* **WORK INSTRUCTIONS**:
1. In the text on AI in telecommunications, copy the part that opens with the words "The telecommunications industry" and closes with "into their systems.", swapping "telecommunications industry" for "telecom sector".
2. Carry the text on AI in telecommunications onward, picking up right after its last sentence.

* **SOURCE DOCUMENT**:
The telecommunications industry is undergoing a rapid evolution, with Artificial Intelligence (AI) leading the way in driving digital transformation. Network optimization, a crucial part of enhancing network performance and efficiency, has emerged as a significant area where AI is revolutionizing the landscape.
The use of AI in voice connectivity is greatly underrepresented in the IoT space, especially as voice clones and deepfakes continue to create security and identity issues in the industry. AI is unlocking new possibilities, but not without risk, which is why network administrators need to take careful precautions before introducing AI into their systems.
The power of AI
AI uses sophisticated algorithms to analyze data and uncover patterns, empowering telecoms to predict network anomalies before they occur. This integration of AI enables service providers to proactively address issues before they have a detrimental impact on customers. And, they can even help networks self-optimize with real time updates and consistent machine learning. Telcos are leveraging AI to take historical data and use it to predict future data, allowing providers to effectively identify emerging business needs and scale faster than ever before.

* **DATA PROVIDED**:

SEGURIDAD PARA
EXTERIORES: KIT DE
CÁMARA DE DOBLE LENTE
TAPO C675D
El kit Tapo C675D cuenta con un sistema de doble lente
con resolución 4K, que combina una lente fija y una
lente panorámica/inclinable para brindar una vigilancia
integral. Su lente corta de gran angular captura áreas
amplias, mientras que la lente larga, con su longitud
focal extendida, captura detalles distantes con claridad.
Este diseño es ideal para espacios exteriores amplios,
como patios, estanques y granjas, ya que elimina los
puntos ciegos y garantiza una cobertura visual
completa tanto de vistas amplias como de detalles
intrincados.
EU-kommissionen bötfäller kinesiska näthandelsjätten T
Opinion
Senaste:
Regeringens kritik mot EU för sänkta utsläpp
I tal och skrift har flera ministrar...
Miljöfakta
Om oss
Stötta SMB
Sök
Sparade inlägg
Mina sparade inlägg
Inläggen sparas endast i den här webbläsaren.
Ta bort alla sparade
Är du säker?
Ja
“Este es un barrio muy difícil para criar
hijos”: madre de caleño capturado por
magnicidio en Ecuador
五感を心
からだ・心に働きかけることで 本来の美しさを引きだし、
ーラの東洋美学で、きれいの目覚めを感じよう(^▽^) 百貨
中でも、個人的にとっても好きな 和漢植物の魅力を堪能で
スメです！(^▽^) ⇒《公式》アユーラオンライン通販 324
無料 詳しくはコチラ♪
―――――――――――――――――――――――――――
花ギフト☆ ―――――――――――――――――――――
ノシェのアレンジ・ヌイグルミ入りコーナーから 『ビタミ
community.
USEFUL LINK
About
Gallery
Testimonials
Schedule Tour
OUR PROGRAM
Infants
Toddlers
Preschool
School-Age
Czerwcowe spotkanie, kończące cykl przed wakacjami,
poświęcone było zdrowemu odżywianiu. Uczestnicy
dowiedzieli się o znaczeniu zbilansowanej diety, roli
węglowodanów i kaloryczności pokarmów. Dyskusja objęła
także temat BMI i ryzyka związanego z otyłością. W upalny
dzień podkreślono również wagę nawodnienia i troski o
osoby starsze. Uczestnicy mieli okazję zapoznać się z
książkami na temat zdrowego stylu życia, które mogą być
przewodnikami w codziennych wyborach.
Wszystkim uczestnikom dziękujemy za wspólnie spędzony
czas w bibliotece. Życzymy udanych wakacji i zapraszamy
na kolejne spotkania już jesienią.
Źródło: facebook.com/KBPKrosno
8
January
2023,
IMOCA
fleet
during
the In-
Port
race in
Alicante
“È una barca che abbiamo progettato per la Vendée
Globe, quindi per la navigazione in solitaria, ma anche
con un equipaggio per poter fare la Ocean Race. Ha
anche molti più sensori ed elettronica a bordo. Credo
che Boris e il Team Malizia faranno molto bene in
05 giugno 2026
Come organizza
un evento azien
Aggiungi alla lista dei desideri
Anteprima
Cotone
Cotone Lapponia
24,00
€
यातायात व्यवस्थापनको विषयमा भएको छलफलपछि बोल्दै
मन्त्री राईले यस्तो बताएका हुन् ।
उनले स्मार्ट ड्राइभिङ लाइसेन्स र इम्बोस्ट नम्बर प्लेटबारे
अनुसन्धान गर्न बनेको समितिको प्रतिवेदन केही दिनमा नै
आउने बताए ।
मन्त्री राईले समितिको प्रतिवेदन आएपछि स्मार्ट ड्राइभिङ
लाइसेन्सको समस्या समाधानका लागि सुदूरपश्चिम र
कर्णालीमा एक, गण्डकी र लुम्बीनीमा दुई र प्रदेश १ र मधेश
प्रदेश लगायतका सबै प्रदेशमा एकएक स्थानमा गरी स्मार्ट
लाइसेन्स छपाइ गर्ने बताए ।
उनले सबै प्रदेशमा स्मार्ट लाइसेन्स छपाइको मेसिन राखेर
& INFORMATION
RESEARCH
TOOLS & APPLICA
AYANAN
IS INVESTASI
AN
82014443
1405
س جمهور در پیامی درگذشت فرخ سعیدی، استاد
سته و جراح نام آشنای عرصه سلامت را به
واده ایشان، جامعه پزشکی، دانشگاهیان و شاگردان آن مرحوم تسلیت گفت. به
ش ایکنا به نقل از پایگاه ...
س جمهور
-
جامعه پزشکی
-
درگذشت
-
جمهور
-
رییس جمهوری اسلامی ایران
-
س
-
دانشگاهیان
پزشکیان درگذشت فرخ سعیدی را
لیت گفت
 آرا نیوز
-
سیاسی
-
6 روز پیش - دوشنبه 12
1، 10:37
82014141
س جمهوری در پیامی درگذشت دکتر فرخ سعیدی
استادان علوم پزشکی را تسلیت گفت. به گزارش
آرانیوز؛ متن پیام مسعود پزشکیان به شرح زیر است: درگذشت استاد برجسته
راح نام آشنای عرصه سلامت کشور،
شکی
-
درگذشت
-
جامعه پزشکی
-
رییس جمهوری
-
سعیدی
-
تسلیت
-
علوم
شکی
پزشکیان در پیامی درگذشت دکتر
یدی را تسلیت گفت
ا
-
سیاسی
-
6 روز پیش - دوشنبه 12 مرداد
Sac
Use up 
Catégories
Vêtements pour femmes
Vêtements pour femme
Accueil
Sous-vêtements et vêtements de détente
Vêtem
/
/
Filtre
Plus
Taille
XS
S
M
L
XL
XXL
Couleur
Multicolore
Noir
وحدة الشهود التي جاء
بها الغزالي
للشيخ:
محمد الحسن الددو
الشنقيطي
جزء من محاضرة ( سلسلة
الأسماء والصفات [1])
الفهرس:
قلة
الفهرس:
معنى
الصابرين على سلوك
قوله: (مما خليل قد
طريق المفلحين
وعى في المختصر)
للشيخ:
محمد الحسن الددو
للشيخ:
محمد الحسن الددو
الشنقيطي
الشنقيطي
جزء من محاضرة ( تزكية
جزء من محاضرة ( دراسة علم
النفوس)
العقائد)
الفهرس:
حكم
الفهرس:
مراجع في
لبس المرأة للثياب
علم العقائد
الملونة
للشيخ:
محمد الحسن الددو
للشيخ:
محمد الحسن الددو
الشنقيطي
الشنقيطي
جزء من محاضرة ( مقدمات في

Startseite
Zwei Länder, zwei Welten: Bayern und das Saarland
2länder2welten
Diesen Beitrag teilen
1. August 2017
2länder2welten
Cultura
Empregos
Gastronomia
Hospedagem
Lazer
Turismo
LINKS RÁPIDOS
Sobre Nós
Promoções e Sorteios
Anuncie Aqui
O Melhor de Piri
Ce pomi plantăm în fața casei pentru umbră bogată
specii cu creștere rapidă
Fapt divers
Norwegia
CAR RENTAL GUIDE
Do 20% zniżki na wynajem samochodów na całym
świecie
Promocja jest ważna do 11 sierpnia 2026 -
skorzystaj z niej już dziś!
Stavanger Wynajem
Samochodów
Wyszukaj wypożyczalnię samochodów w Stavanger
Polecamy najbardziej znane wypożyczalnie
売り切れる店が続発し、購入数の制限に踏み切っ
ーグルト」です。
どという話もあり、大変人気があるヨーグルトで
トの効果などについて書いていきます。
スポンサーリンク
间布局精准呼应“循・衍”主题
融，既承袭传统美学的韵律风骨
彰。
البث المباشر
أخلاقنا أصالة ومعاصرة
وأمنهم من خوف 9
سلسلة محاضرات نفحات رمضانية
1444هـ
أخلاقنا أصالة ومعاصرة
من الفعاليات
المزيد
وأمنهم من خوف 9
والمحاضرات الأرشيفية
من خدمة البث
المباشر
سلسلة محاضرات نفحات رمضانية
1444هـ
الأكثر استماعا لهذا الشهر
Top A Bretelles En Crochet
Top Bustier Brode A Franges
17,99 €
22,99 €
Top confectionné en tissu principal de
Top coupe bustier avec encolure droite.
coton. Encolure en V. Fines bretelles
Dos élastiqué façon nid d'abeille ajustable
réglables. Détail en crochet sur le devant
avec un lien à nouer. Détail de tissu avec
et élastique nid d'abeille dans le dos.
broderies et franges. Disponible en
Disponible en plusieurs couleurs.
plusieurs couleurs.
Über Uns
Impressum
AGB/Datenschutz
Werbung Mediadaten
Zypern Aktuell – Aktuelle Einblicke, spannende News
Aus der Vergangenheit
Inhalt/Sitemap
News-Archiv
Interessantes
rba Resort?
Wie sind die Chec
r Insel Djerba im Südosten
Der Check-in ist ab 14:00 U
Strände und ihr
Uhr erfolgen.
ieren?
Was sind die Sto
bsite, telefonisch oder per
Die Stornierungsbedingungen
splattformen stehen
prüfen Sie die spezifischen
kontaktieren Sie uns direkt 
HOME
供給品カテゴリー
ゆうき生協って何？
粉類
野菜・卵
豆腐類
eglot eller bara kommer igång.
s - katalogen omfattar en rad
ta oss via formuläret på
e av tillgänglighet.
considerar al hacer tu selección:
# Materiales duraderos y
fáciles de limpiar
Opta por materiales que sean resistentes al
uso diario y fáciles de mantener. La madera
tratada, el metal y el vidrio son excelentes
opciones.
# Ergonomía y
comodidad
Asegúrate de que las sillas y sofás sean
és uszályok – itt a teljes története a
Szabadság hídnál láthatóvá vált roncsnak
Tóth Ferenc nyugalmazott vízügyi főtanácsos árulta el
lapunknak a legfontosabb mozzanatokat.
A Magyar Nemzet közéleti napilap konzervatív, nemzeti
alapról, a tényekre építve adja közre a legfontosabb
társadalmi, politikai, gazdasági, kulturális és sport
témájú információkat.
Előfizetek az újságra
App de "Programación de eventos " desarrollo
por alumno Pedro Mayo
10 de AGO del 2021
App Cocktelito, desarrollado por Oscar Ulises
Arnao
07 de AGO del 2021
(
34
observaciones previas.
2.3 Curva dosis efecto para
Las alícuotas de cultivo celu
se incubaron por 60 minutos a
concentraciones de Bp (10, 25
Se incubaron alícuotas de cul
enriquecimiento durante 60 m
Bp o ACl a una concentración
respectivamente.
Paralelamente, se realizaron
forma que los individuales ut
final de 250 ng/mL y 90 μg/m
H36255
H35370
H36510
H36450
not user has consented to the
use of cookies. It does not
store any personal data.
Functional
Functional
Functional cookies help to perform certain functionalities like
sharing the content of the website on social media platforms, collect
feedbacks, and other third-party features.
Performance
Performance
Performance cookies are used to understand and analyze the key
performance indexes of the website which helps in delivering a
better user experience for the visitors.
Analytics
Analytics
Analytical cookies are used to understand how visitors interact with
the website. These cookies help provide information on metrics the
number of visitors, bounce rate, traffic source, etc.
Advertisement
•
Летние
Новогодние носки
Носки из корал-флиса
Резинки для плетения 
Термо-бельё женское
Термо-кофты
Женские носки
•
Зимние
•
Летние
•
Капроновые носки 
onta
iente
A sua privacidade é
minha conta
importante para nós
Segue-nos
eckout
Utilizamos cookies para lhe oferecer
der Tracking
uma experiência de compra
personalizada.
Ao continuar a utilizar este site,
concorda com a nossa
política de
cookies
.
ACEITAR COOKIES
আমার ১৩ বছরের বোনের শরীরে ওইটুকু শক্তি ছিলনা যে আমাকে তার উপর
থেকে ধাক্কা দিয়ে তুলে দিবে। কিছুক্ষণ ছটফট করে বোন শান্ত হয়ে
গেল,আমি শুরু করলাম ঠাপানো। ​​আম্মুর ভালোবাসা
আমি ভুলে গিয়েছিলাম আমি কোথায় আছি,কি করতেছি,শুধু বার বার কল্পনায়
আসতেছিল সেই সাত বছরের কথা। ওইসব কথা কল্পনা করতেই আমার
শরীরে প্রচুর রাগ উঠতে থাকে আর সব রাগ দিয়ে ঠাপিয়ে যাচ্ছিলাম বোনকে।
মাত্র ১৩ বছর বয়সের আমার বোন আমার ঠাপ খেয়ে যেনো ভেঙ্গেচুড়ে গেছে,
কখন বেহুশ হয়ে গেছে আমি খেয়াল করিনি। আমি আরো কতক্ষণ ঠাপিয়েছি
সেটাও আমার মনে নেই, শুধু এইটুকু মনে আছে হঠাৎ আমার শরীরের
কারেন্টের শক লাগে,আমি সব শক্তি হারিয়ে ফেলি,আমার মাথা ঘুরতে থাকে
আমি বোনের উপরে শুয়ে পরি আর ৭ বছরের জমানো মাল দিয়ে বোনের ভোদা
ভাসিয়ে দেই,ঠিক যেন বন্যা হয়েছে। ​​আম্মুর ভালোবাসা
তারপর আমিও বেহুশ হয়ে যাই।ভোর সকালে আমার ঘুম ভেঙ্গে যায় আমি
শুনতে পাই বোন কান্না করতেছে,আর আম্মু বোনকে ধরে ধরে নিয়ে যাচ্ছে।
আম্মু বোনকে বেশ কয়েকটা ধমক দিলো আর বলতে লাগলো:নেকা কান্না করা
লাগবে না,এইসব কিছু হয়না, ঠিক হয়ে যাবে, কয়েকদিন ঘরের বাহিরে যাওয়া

* **ANSWERS FOR THE TASKS**:
1.
The telecom sector is undergoing a rapid evolution, with Artificial Intelligence (AI) leading the way in driving digital transformation. Network optimization, a crucial part of enhancing network performance and efficiency, has emerged as a significant area where AI is revolutionizing the landscape.
The use of AI in voice connectivity is greatly underrepresented in the IoT space, especially as voice clones and deepfakes continue to create security and identity issues in the industry. AI is unlocking new possibilities, but not without risk, which is why network administrators need to take careful precautions before introducing AI into their systems.

2.
While AI can be an essential tool for businesses looking to streamline their workflows and receive data on their offerings, it can also increase risk if not implemented correctly. AI now has the power to mimic voice nuances and create “voice clones”, causing serious concerns for two-factor authentication and making spam calls even more difficult to detect. Telecom providers in particular have a responsibility to protect their customers from these threats, and learning how to optimize voice networks for the use of AI is essential.
Optimizing voice data networks
Network optimization in voice data networks is an essential part of improving network performance by reducing downtime, enhancing network security and reliability and increasing network scalability. The benefits of optimization are endless, and it is made even more important when AI is introduced to network systems. AI can only report back what it is fed, meaning the information given to the AI must remain up to date and accurate to ensure the best results. Otherwise, it can run rampant and cause security issues, costly mistakes or system shutdowns.
To accommodate the workloads of AI, telcos need to ensure that they have a high-speed, lossless, scalable and low-latency network. This way, AI enhancements will lead to improved networks rather than causing more work to be done and more issues to solve, which is exactly what will happen if AI is implemented into unprepared legacy networks.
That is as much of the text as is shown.